If this entity no longer exists the client's outdated entity data is used, which results in the sprite showing up in a seemingly random location as seen above.

In the case shown in the screenshot all 4 sprites attach to the entity with index 255 since all of them attach to en entity with an index greater than 255.

To fix this the number of bits should be sufficient to store the largest possible entity index + 1 for the sign bit (since the variable is used for other things that can be negative, such as brush entity content types). The largest index in a default configured game is around 900 (not a fixed value because of #1777) which requires 10 bits of precision. aiment, which stores the index for MOVETYPE_FOLLOW entities uses 11 bits by default which is enough for at most 2048 entities, which is also the largest number of entities that can be networked by the engine (due to hardcoded limits, as noted in #1777). So 12 bits would be enough to ensure it always works, even if the game is configured to use the maximum number of entities supported by the engine.

However, there is something important to note about when skin is used in this manner: only sprites that set body to a non-zero value will use skin (see uses of R_GetAttachmentPoint in the engine). Otherwise the sprite's origin is used, which is set to the origin of the entity it's following if it uses MOVETYPE_FOLLOW (see CL_MoveAiments in the engine).

Any game that uses the SDK's sprite code to attach sprites to another entity will set both MOVETYPE_FOLLOW along with aiment, as well as skin and body.

What this means is that in all cases on the client aiment == skin will be true for sprites. The client already has the right entity index (verified by forcing skin to aiment for sprites, at least in the controller ball sprites case) so using skin here is pretty much useless, all it does is use more bandwidth to send the same data.

It might be a good idea to change the engine to use aiment as the entity index parameter to R_GetAttachmentPoint instead of skin. This fixes the bug in question without increasing bandwidth usage, and fixes the problem for all games and mods in one go rather than requiring each game and mod's delta.lst to be changed.

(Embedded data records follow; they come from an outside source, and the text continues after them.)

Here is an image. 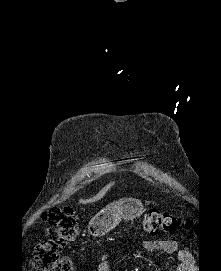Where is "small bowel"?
<instances>
[{"instance_id":"obj_1","label":"small bowel","mask_w":221,"mask_h":271,"mask_svg":"<svg viewBox=\"0 0 221 271\" xmlns=\"http://www.w3.org/2000/svg\"><path fill=\"white\" fill-rule=\"evenodd\" d=\"M143 248L147 252L161 251L167 254H176L180 260V264L177 267V271H192L193 258L190 252L186 250H180L178 244L172 239H147L143 241ZM112 260L109 254H103L98 263L97 271H111Z\"/></svg>"}]
</instances>
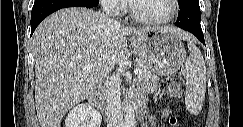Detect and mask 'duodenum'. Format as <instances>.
<instances>
[{
    "label": "duodenum",
    "instance_id": "obj_1",
    "mask_svg": "<svg viewBox=\"0 0 243 127\" xmlns=\"http://www.w3.org/2000/svg\"><path fill=\"white\" fill-rule=\"evenodd\" d=\"M102 88L98 87L93 93H91L88 96V103L92 106H98L102 103ZM145 97L144 96H139L135 103H134V107L135 110L137 111V113L142 114L145 111Z\"/></svg>",
    "mask_w": 243,
    "mask_h": 127
}]
</instances>
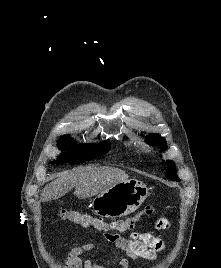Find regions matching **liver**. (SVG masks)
<instances>
[{"instance_id": "1", "label": "liver", "mask_w": 221, "mask_h": 268, "mask_svg": "<svg viewBox=\"0 0 221 268\" xmlns=\"http://www.w3.org/2000/svg\"><path fill=\"white\" fill-rule=\"evenodd\" d=\"M127 180L128 175L118 168L107 166L80 167L59 174L54 181L45 186L40 200L47 202L59 199L74 187L76 197L86 199Z\"/></svg>"}]
</instances>
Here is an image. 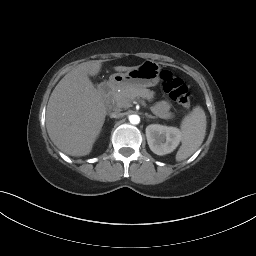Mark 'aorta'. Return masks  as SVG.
<instances>
[{
	"mask_svg": "<svg viewBox=\"0 0 256 256\" xmlns=\"http://www.w3.org/2000/svg\"><path fill=\"white\" fill-rule=\"evenodd\" d=\"M129 121L131 124L135 125V124H139L140 122V117L138 115H130L129 116Z\"/></svg>",
	"mask_w": 256,
	"mask_h": 256,
	"instance_id": "762f6f07",
	"label": "aorta"
}]
</instances>
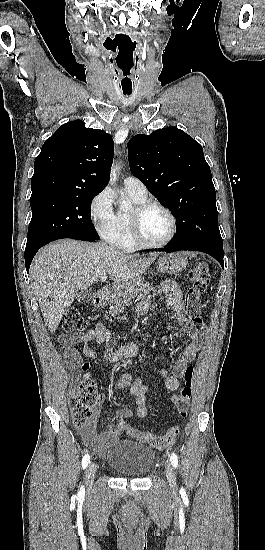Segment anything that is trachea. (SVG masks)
I'll list each match as a JSON object with an SVG mask.
<instances>
[{
    "label": "trachea",
    "instance_id": "trachea-1",
    "mask_svg": "<svg viewBox=\"0 0 265 550\" xmlns=\"http://www.w3.org/2000/svg\"><path fill=\"white\" fill-rule=\"evenodd\" d=\"M123 93H124V94H127V95H130V94H131L130 91H124Z\"/></svg>",
    "mask_w": 265,
    "mask_h": 550
}]
</instances>
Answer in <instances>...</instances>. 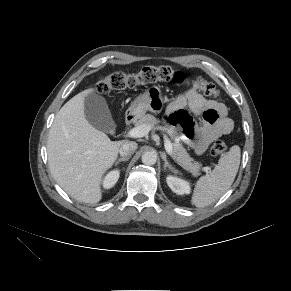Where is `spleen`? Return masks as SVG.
Listing matches in <instances>:
<instances>
[{
    "label": "spleen",
    "mask_w": 291,
    "mask_h": 291,
    "mask_svg": "<svg viewBox=\"0 0 291 291\" xmlns=\"http://www.w3.org/2000/svg\"><path fill=\"white\" fill-rule=\"evenodd\" d=\"M241 150L235 145L218 161L211 173L197 181L191 203L198 208L208 206L218 200L231 187L240 165Z\"/></svg>",
    "instance_id": "spleen-1"
}]
</instances>
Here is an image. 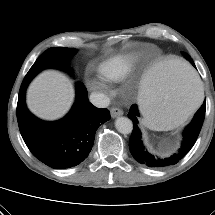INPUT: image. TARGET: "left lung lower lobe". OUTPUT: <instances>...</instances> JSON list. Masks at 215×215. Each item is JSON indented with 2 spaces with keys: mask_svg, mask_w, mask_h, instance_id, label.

There is of course the risk that there exists some game or mod that only uses skin and not aiment, where this change would break those entity setups. I think that's unlikely given the lack of documentation on how sprites use skin, but it's always possible.

tschumann commented 3 years ago

Interesting - I've noticed when playing Gunman Chronicles multiplayer that sometimes sprites from one of the weapons appear at random locations - this could be why.